━━ DATA ENTRIES

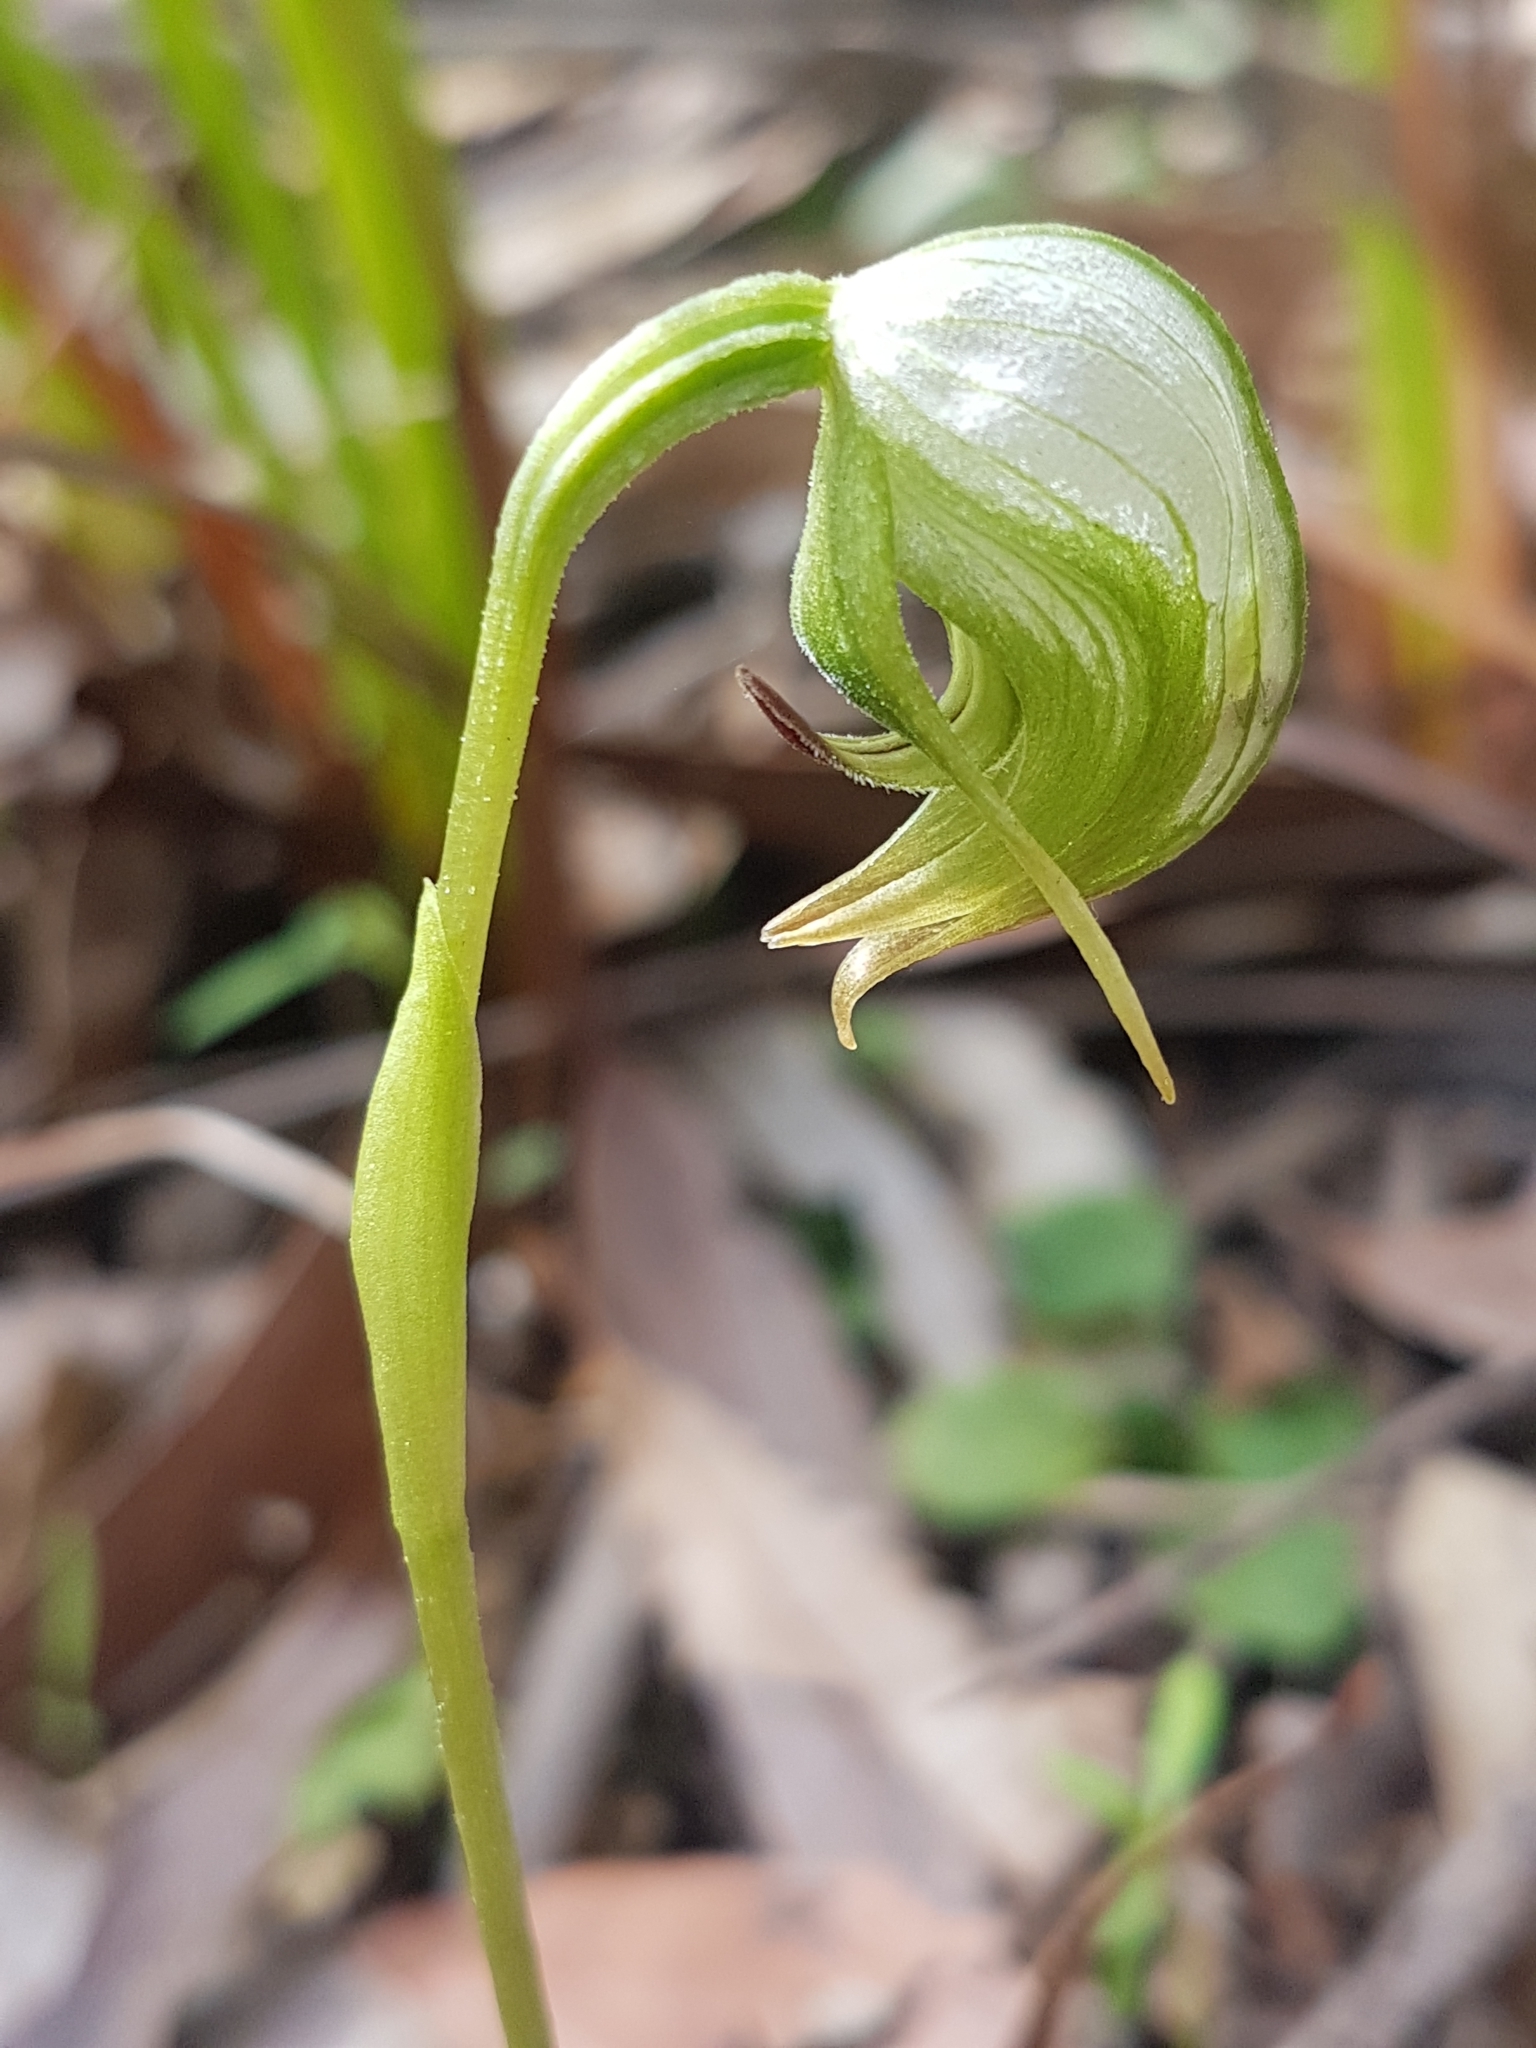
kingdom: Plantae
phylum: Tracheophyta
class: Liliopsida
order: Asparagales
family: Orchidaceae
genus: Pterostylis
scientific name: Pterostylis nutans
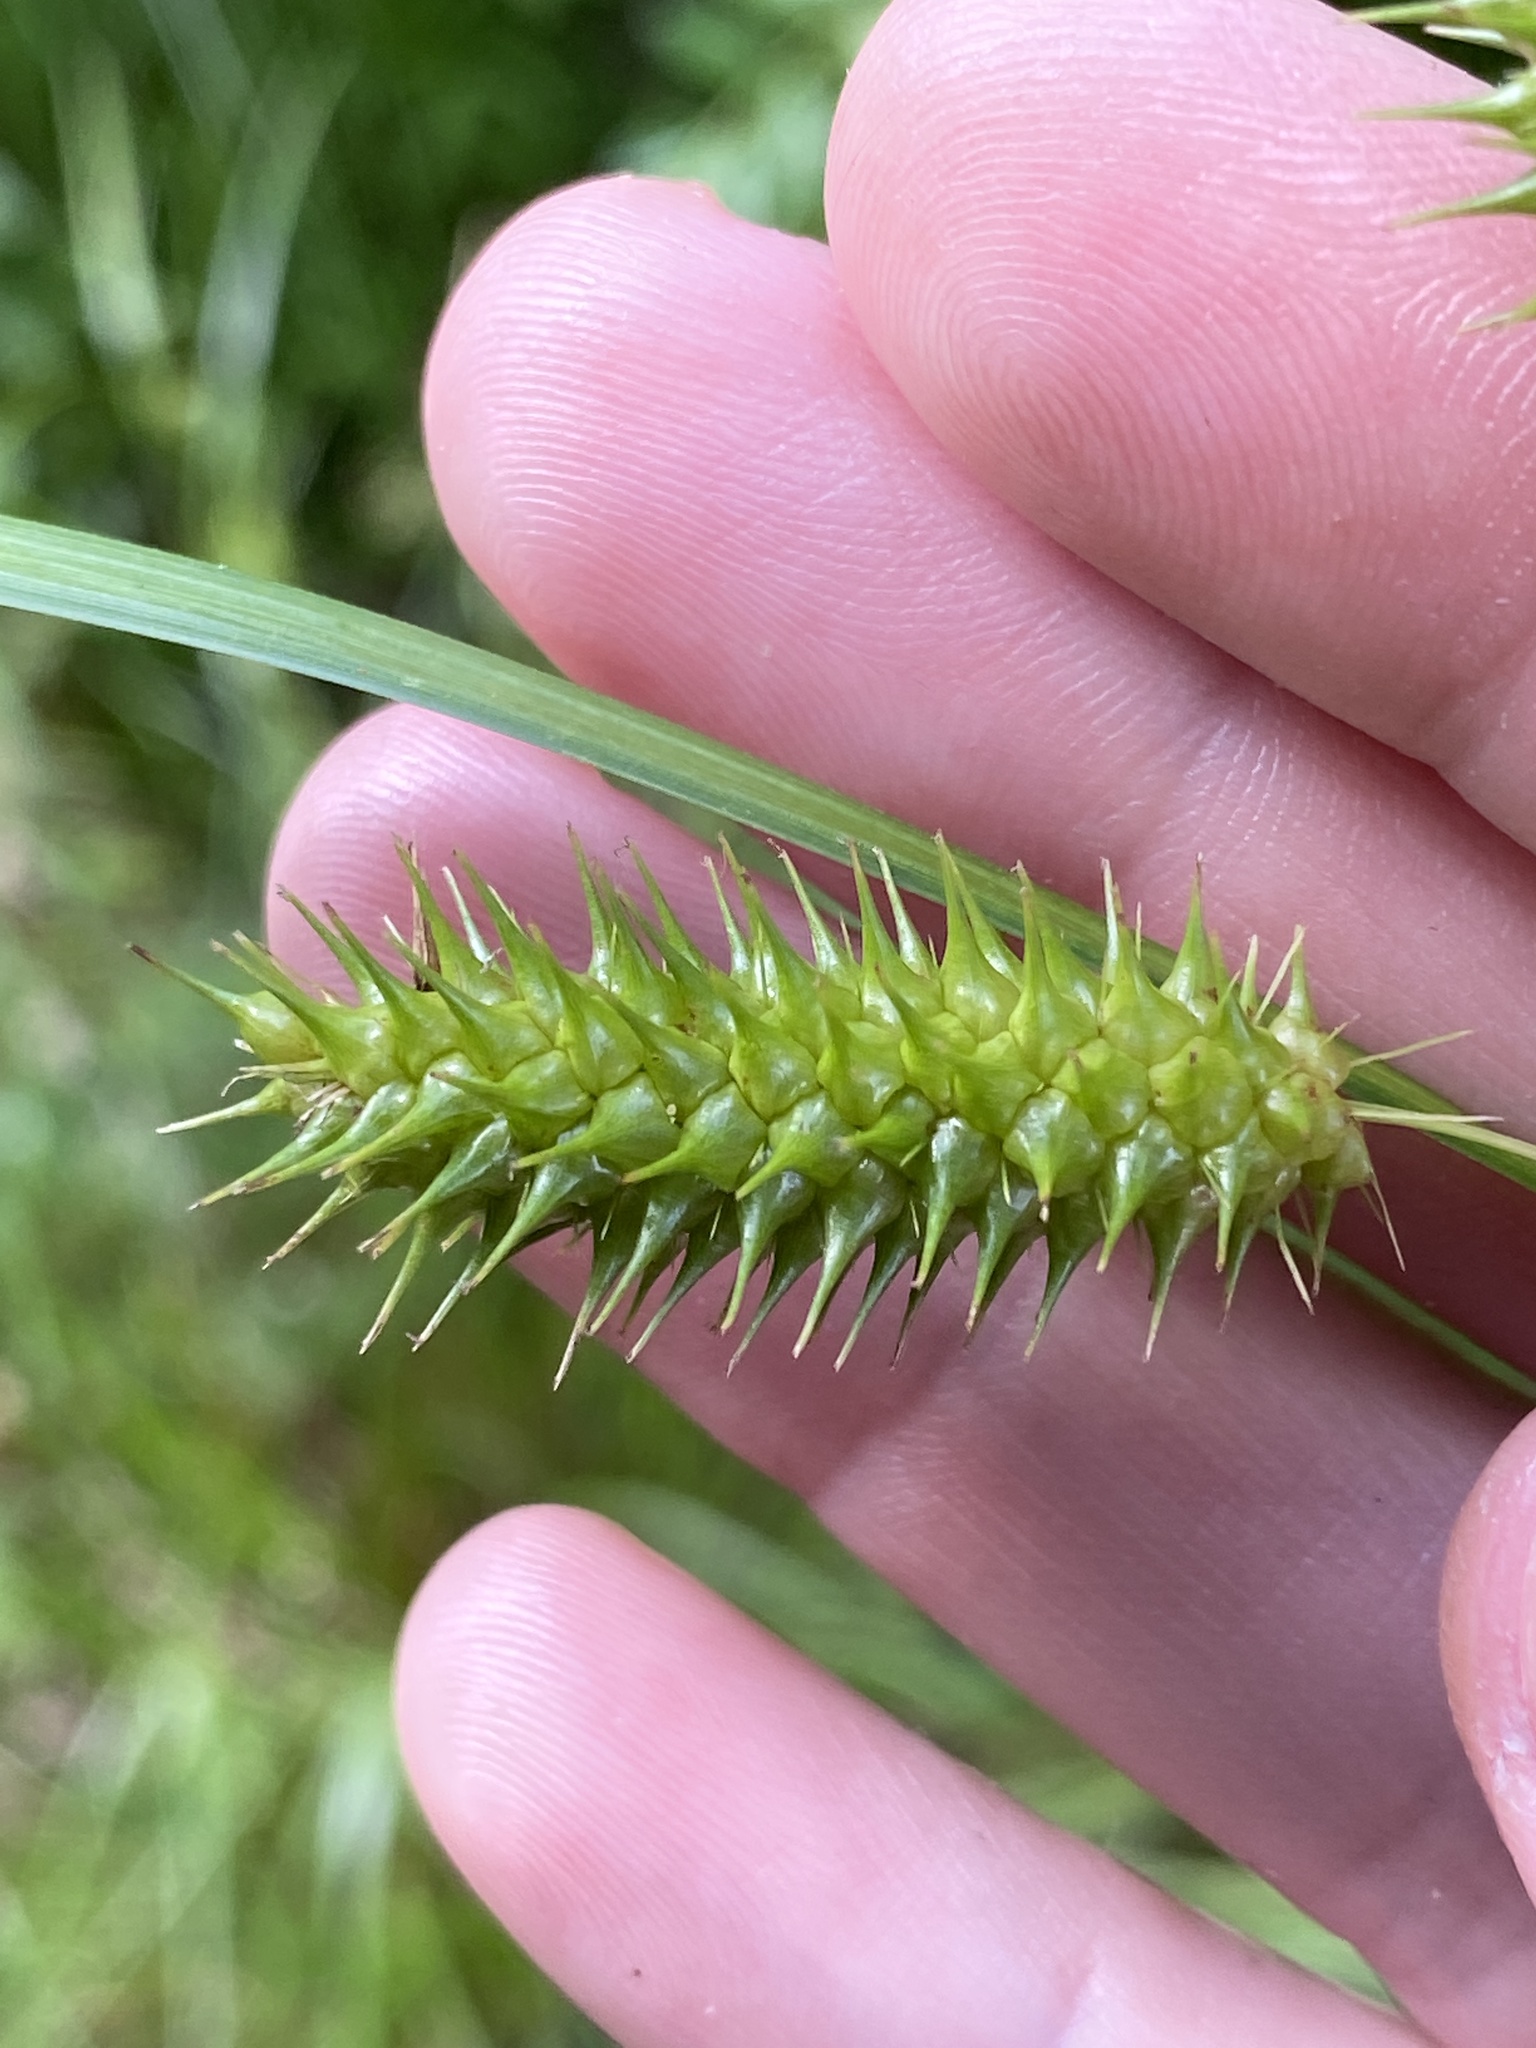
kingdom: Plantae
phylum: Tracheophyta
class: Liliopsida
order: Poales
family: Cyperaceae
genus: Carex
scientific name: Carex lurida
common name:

━━━━

Rewrite the lines of all the material above, swapping "scientific name" for "binomial" wherever it occurs and keeping everything else the same. Omit the pictures.

kingdom: Plantae
phylum: Tracheophyta
class: Liliopsida
order: Asparagales
family: Orchidaceae
genus: Pterostylis
binomial: Pterostylis nutans
kingdom: Plantae
phylum: Tracheophyta
class: Liliopsida
order: Poales
family: Cyperaceae
genus: Carex
binomial: Carex lurida
common name:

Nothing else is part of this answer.